METHODS: Bone mineral density (BMD) was used as a phenotype for OP. The AS dataset was from the IGAS consortium and included people of European ancestry (9,069 cases and 13,578 controls). BMD datasets were obtained from the GEFOS consortium, a large GWAS meta-analysis study, and the UK Biobank and were divided into five categories based on site (total body (TB): 56,284 cases; lumbar spine (LS): 28,498 cases; femoral neck (FN): 32735 cases; forearm (FA): 8,143 cases; heel: 265,627 cases) and five categories based on age (0-15: 11,807 cases; 15-30: 4,180 cases; 30-45: 10,062 cases; 45-60: 18,062 cases; over 60: 22,504 cases).To obtain the casual estimates, the inverse variant weighted (IVW) method was mainly used. The presence of heterogeneity was evaluated using the Cochran's Q test. Pleiotropy was assessed utilizing MR-Egger regression and MR-pleiotropy residual sum and outlier (MR-PRESSO).
RESULTS: Generally, there were no significant causal associations between genetically predicted AS and decreased BMD levels. The results of MR-Egger regression, Weighted Median, and Weighted Mode methods were consistent with those of the IVW method. But there was a sign of a connection between genetically elevated BMD levels and a decreased risk of AS (Heel-BMD: OR = 0.897, 95% CI: 0.795-0.971, P = 0.012; Total-BMD: OR = 0.948, 95% CI: 0.907-0.990, P = 0.017; LS-BMD: OR = 0.919, 95% CI: 0.861-0.980, P = 0.010). The results were confirmed to be reliable by sensitivity analysis. 

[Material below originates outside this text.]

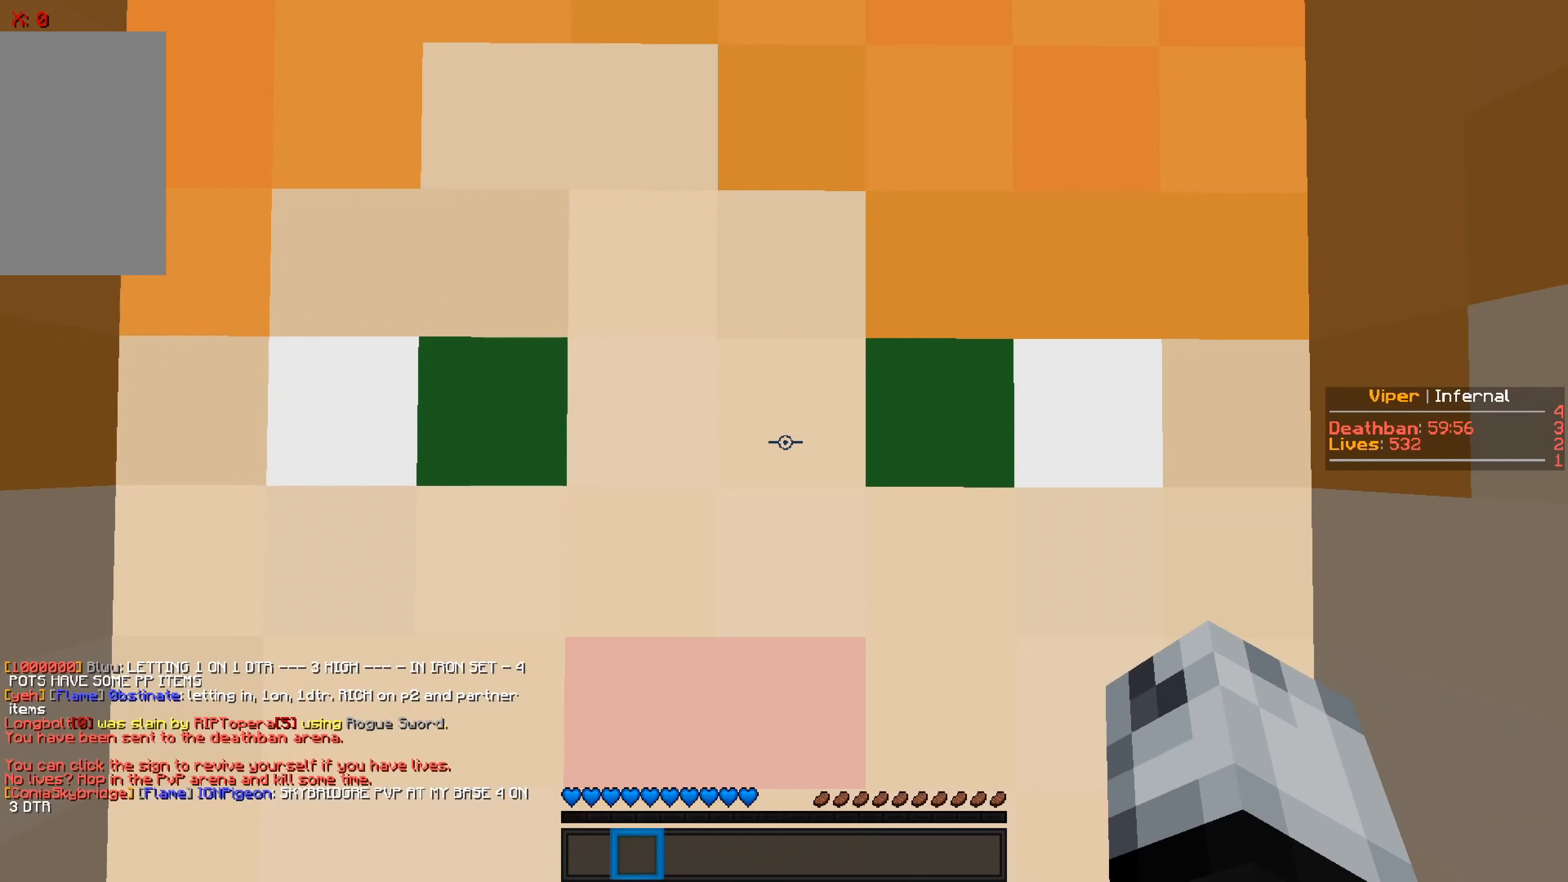
{"keys": [], "events": []}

CONCLUSION: This study found that the causal association between genetic liability to AS and the risk of OP or lower BMD was not evident, highlighting the second effect (e.g., mechanical reasons such as limited mobility) of AS on OP. Simultaneously, a possible link between genetically predicted BMD and AS susceptibility was identified, suggesting the potential for the development of new diagnosis and therapeutic strategies for AS via OP-related pathways.